Daskalakis told CNN that the agency’s scientists were completely blindsided by the page update. This distortion of science under the CDC moniker is the reason he resigned with colleagues. One former CDC official who asked not to be named said, “This is the day CDC died.”

Figure 4: CDC leadership and health officials
Rather than restoring trust in America’s health agencies, moves like this have undermined it. Dr O’Leary fears the CDC vaccine guidance controversy will lead to fewer children being vaccinated. Children will suffer from diseases they did not need to suffer from, he warned.
What the CDC Vaccine Autism Update Means for Parents
The Department of Health and Human Services has launched a comprehensive assessment of the causes of autism. This includes investigations on plausible biologic mechanisms and potential causal links. However, experts say this represents a waste of valuable research money.
The Trump administration has hired longtime anti-vaccine allies to undertake new evaluations of government data. This includes David Geier, a discredited researcher once disciplined by the Maryland State Board of Physicians for practising medicine without a licence. The goal is to prove conspiracy theories that vaccine hazards have been hidden from the public.
Frequently Asked Questions
Q1: What did the CDC change on its website regarding vaccines and autism?
The CDC revised its webpage on 19 November 2025 to state that claiming vaccines do not cause autism is “not an evidence-based claim.” This reverses decades of messaging that clearly stated no link exists between vaccines and autism.

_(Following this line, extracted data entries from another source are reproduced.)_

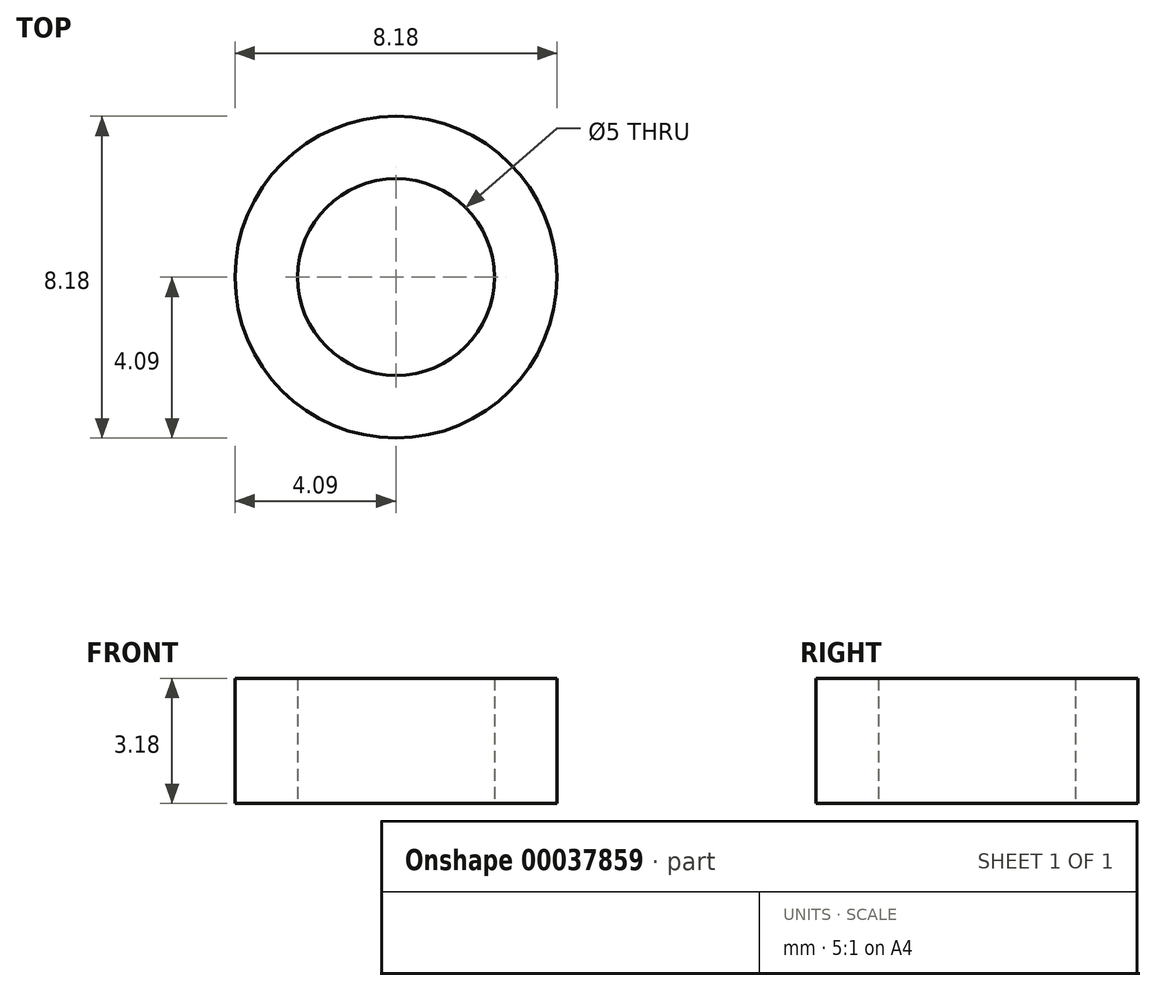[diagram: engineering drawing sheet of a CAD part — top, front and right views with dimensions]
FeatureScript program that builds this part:
annotation { "Feature Type Name" : "Feature", "Feature Type Description" : "" }
export const myFeature = defineFeature(function(context is Context, id is Id, definition is map)
    precondition{}
    {
        {
            var Q0;
            Q0=qCreatedBy(makeId("Top.planeOp"),FACE);
            var sketch = newSketch(context, id + "F0", { "sketchPlane" : qUnion([Q0])});
            skCircle(sketch, "E0", {"center": v(0, 0) * mm, "radius": 2.5 * mm});
            skCircle(sketch, "E1", {"center": v(0, 0) * mm, "radius": 4.09 * mm});
            skSolve(sketch);
        }
        {
            var Q0;
            Q0 = qSketchRegion(id + "F0", true);
            extrude(context, id + "F1", {"entities" : qUnion([Q0]), "depth" : 3.17 * mm});
        }
    });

Q2: What does scientific research actually show about vaccines and autism?
Over 40 studies involving more than 5.6 million people consistently find no link between vaccines and autism. The 2019 Danish study of 650,000 children and the 2025 study of 1.2 million children both found no association.
Q3: Why are medical experts criticising the CDC vaccine autism update?
Experts accuse the CDC of cherry-picking data and misrepresenting research that proves vaccine safety. The Autism Science Foundation called the changes “anti-vaccine rhetoric and outright lies” that undermine public health.
Q4: How might this CDC vaccine guidance controversy affect public health?
Medical experts warn the update will reduce childhood vaccination rates and cause outbreaks of preventable diseases. The US status as a country that has eliminated continuous measles spread is now in jeopardy.